No one should be exposed like this to the public gaze: doubled-over naked on the floor, covered in blood, but that was how Gerri Santoro died. She was 28, mother of two daughters, fleeing a violent husband when she realized she was pregnant. Using a scalpel and a textbook, she performed an abortion on herself. She hemorrhaged to death.

The police took the picture – a routine crime scene photo in 1964 when abortion was a crime. Back then, in those days before Roe, we vowed, Never Again.

And yet 60 years later, here we are. Again. Right now, today, 29 of the 50 states have either outlawed abortion completely, or allow it in such narrow circumstances that it’s impossible to get state approval. These laws criminalize doctors who perform abortions, or provide pills for a medical abortion.

In Georgia in 2022, Candi Miller died in the same terrible pain, with the same terrible bleeding, that killed Gerri Santoro. It’s a grim comfort that her husband and three children were with her, that unlike Ms. Santoro she did not die alone. But that husband and those children will never recover from the pain of watching their beloved wife and mother die. They will not recover from the helplessness they felt when no hospital would save her life because they feared the state’s reprisals.

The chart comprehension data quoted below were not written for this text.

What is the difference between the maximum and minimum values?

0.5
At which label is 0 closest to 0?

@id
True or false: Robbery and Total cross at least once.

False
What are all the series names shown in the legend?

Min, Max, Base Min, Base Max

For fifteen months after Trump’s Supreme Court struck down Roe, Wisconsin women were also denied the right to decide whether to carry a pregnancy to term, denied the right to end a pregnancy even if their lives were at stake. They could travel to Illinois or Minnesota, where abortion remained legal, but they weren’t planning a vacation. They needed to find childcare. They needed time off work. They needed money – upwards of $3000. They needed to travel alone, afraid, trusting their health and their lives to strangers.

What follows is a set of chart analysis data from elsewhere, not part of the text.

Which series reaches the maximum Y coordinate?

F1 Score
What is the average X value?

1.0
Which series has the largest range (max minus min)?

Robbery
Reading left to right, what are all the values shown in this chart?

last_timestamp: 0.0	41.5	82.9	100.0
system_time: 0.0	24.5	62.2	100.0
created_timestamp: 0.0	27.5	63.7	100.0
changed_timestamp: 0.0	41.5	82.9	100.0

Why is it that Trump and his judges, and billionaires like Wisconsin Senate candidate Eric Hovde want to see more women like Gerri Santoro and Candi Miller – desperate for care and dead for lack of it?

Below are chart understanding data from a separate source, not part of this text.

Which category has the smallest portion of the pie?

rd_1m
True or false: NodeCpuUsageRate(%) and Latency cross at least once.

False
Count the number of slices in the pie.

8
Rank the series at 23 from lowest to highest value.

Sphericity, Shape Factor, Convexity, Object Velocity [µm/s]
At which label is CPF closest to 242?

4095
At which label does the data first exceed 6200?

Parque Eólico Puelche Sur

Here’s what we know about Trump: Twenty-eight women have come forward with credible reports of sexual abuse at his hands. He brags that he’s “a star,” and “when you’re a star they let you do it.”

Trump’s and JD Vance’s playbook for America is Project 2025. Project 2025 promises to apply laws like Georgia’s to the entire United States. There will be no haven states for Wisconsin women because the Republicans have promised a nationwide abortion ban.

If we value the lives of our sisters, and wives, and daughters, we will vote for Kamala Harris on November 5. We will return Tammy Baldwin to the United States Senate. We will not allow these men to take away our freedom to make our own medical decisions.

 

Activist and writer Sara Paretsky is the New York Times bestselling author of 22 novels featuring the valiant Chicago detective V.I. Warshawski. Since half her family lives in Wisconsin, you can look for her at the Dane County sheepdog trials.